__Goal of the exercise__
Your response should contain each line of the data that includes "btnU".

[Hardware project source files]
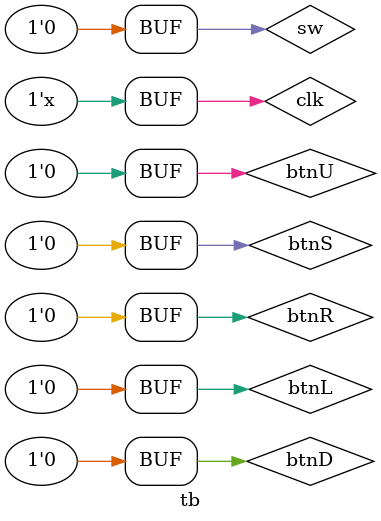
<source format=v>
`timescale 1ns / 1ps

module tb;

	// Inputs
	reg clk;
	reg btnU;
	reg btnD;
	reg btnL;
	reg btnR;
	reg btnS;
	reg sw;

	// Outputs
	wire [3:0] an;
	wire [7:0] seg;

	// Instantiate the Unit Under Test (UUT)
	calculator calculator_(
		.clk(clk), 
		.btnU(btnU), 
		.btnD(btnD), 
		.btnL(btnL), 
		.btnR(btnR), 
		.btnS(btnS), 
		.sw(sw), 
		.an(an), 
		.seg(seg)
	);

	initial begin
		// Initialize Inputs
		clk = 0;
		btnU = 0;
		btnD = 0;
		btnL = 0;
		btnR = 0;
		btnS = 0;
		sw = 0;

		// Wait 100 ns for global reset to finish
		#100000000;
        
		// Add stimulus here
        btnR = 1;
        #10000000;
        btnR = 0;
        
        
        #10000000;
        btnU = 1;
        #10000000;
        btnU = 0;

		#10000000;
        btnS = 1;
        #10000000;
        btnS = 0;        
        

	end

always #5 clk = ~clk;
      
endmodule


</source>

__Exercise solution__
	reg btnU;
		.btnU(btnU), 
		btnU = 0;
        btnU = 1;
        btnU = 0;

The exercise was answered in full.